• **Task instructions**:
The entries must be set down again word for word; no pictures belong in the copy.

*** Opening Entries shown ***

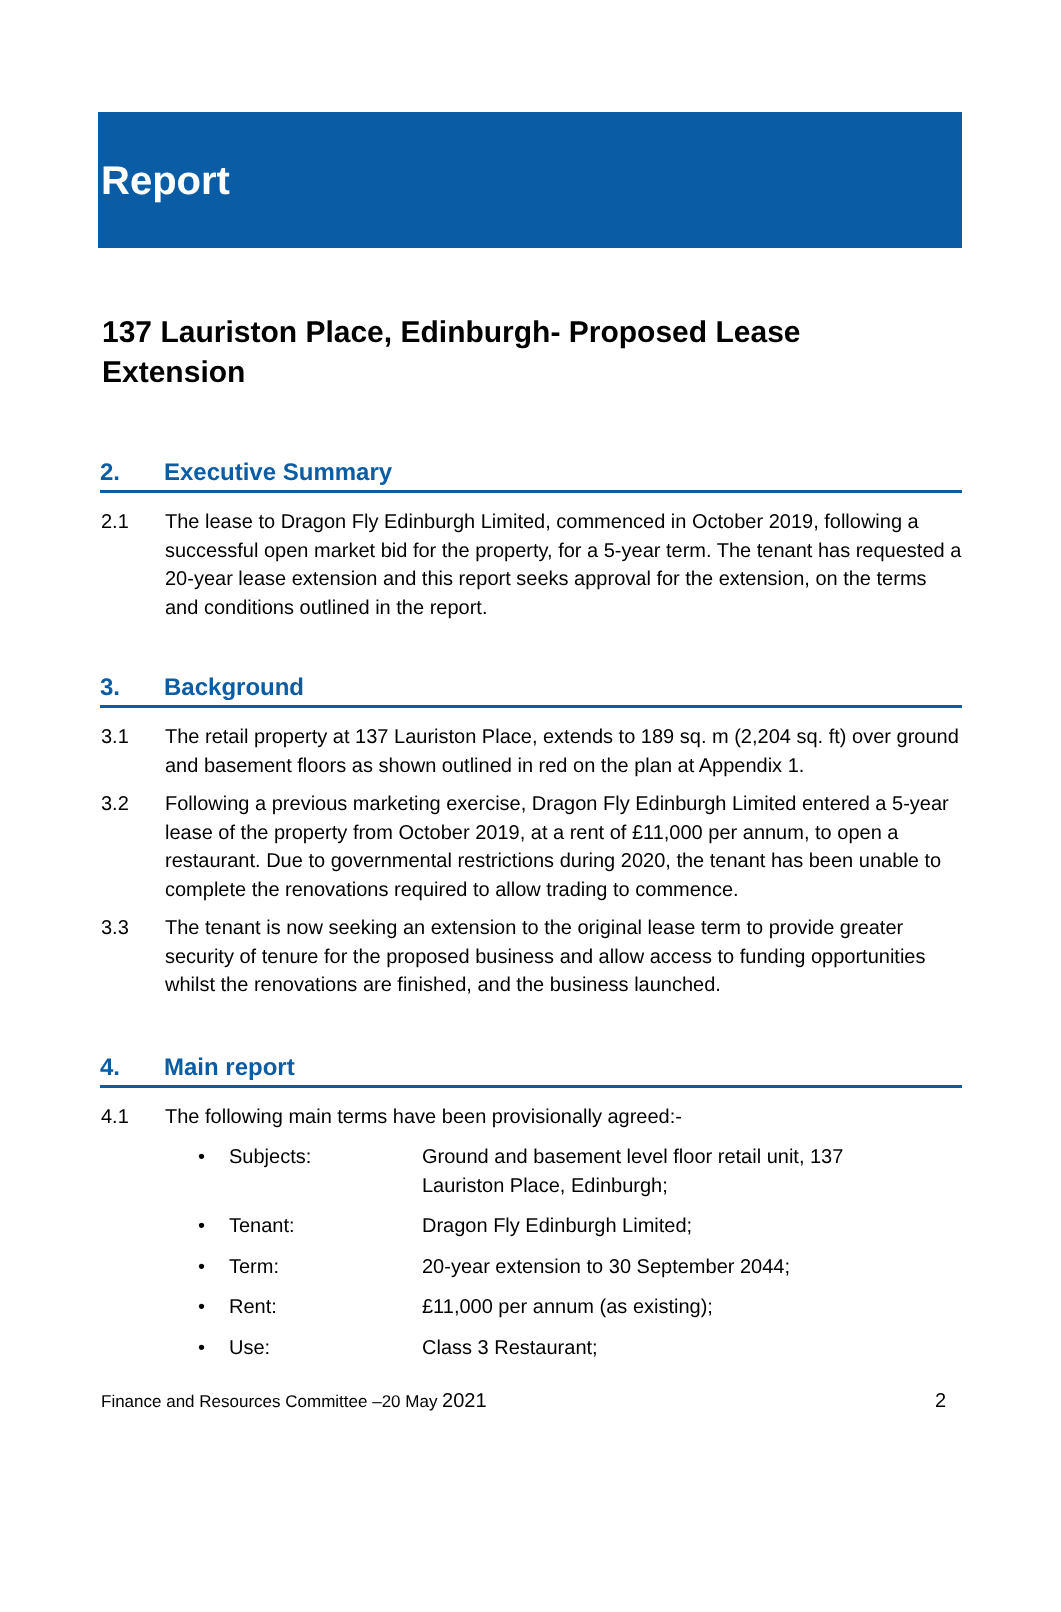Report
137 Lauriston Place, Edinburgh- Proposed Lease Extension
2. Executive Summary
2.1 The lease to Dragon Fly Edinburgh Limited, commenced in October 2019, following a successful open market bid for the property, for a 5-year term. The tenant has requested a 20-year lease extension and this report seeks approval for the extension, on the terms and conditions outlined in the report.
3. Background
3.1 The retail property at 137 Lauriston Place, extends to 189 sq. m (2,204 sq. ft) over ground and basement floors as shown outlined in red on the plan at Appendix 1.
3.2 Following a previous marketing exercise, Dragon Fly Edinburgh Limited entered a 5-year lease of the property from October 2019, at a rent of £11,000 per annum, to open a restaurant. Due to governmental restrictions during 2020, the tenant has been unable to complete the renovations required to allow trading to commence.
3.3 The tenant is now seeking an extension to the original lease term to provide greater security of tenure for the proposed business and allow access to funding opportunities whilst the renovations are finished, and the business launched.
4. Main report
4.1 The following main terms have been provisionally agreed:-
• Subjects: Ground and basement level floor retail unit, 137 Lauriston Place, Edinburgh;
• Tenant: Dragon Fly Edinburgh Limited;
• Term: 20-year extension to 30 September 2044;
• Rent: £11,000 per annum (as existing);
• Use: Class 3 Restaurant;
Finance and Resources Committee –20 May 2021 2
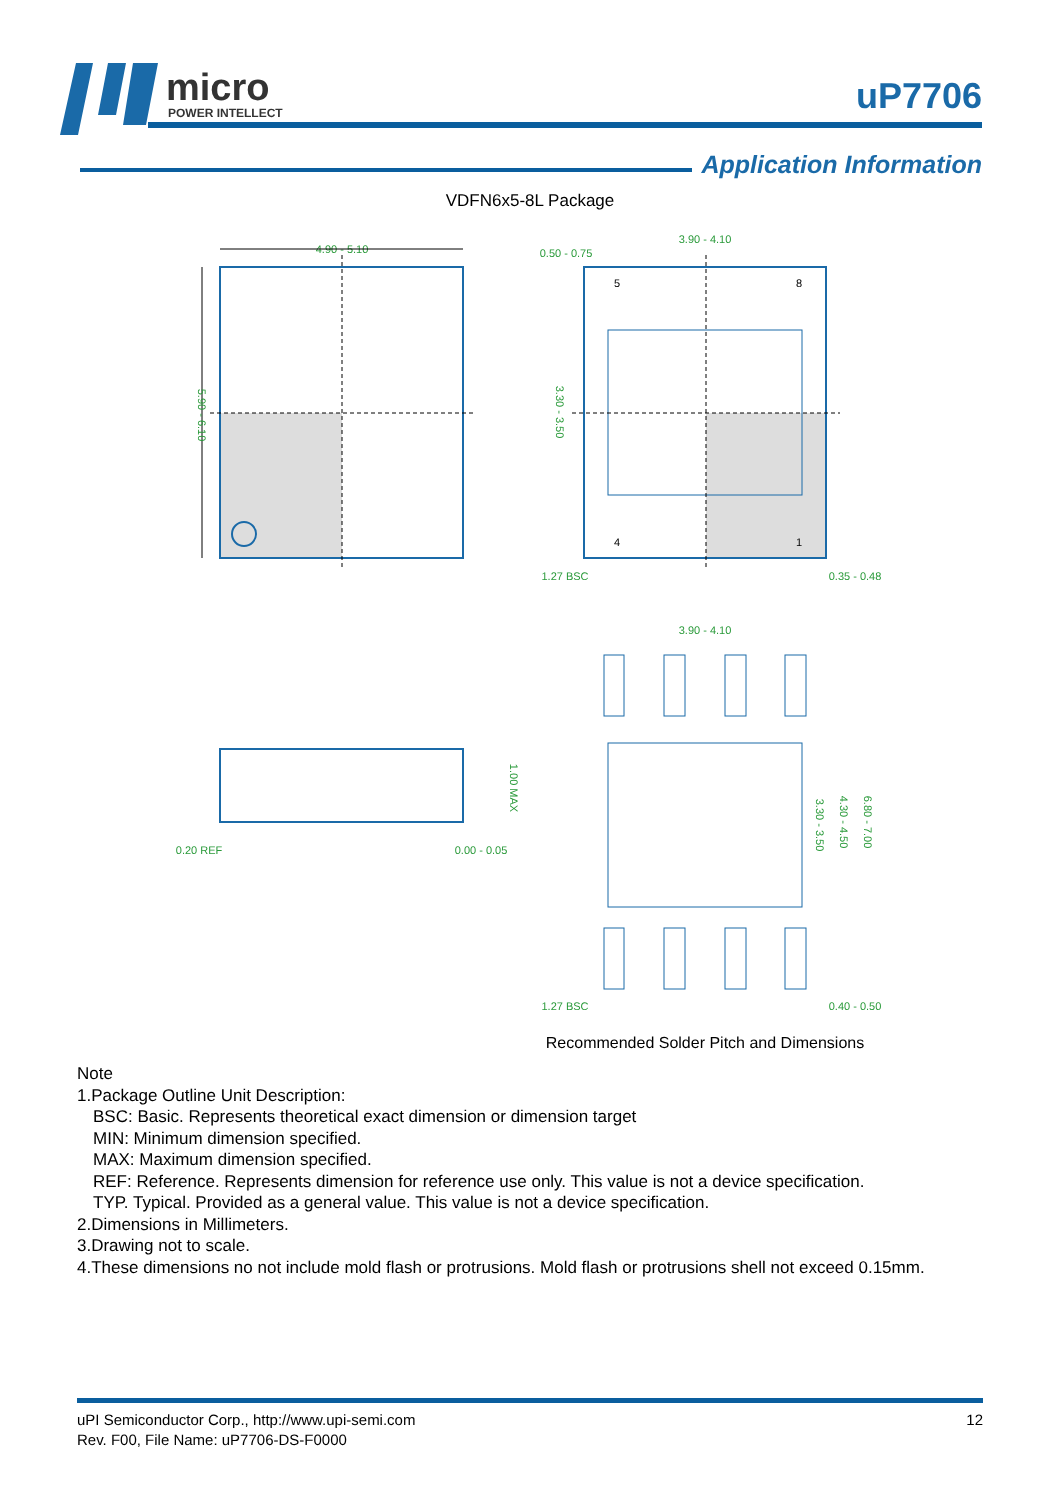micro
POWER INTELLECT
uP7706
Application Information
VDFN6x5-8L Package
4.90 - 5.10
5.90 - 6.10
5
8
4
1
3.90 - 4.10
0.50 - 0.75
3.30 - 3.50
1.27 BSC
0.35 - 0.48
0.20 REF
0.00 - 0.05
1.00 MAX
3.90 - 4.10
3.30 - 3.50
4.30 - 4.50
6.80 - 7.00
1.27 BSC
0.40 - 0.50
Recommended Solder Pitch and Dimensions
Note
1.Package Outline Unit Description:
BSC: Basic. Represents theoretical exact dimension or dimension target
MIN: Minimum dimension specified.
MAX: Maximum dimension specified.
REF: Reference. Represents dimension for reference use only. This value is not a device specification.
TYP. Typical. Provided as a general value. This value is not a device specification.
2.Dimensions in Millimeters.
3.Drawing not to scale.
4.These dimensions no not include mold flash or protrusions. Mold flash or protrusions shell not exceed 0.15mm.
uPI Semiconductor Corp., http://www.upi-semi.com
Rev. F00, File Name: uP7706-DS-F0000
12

*** Closing Entries shown ***

• **Exercise answer**:
Report
137 Lauriston Place, Edinburgh- Proposed Lease Extension
2. Executive Summary
2.1 The lease to Dragon Fly Edinburgh Limited, commenced in October 2019, following a successful open market bid for the property, for a 5-year term. The tenant has requested a 20-year lease extension and this report seeks approval for the extension, on the terms and conditions outlined in the report.
3. Background
3.1 The retail property at 137 Lauriston Place, extends to 189 sq. m (2,204 sq. ft) over ground and basement floors as shown outlined in red on the plan at Appendix 1.
3.2 Following a previous marketing exercise, Dragon Fly Edinburgh Limited entered a 5-year lease of the property from October 2019, at a rent of £11,000 per annum, to open a restaurant. Due to governmental restrictions during 2020, the tenant has been unable to complete the renovations required to allow trading to commence.
3.3 The tenant is now seeking an extension to the original lease term to provide greater security of tenure for the proposed business and allow access to funding opportunities whilst the renovations are finished, and the business launched.
4. Main report
4.1 The following main terms have been provisionally agreed:-
• Subjects: Ground and basement level floor retail unit, 137 Lauriston Place, Edinburgh;
• Tenant: Dragon Fly Edinburgh Limited;
• Term: 20-year extension to 30 September 2044;
• Rent: £11,000 per annum (as existing);
• Use: Class 3 Restaurant;
Finance and Resources Committee –20 May 2021 2
micro
POWER INTELLECT
uP7706
Application Information
VDFN6x5-8L Package
4.90 - 5.10
5.90 - 6.10
5
8
4
1
3.90 - 4.10
0.50 - 0.75
3.30 - 3.50
1.27 BSC
0.35 - 0.48
0.20 REF
0.00 - 0.05
1.00 MAX
3.90 - 4.10
3.30 - 3.50
4.30 - 4.50
6.80 - 7.00
1.27 BSC
0.40 - 0.50
Recommended Solder Pitch and Dimensions
Note
1.Package Outline Unit Description:
BSC: Basic. Represents theoretical exact dimension or dimension target
MIN: Minimum dimension specified.
MAX: Maximum dimension specified.
REF: Reference. Represents dimension for reference use only. This value is not a device specification.
TYP. Typical. Provided as a general value. This value is not a device specification.
2.Dimensions in Millimeters.
3.Drawing not to scale.
4.These dimensions no not include mold flash or protrusions. Mold flash or protrusions shell not exceed 0.15mm.
uPI Semiconductor Corp., http://www.upi-semi.com
Rev. F00, File Name: uP7706-DS-F0000
12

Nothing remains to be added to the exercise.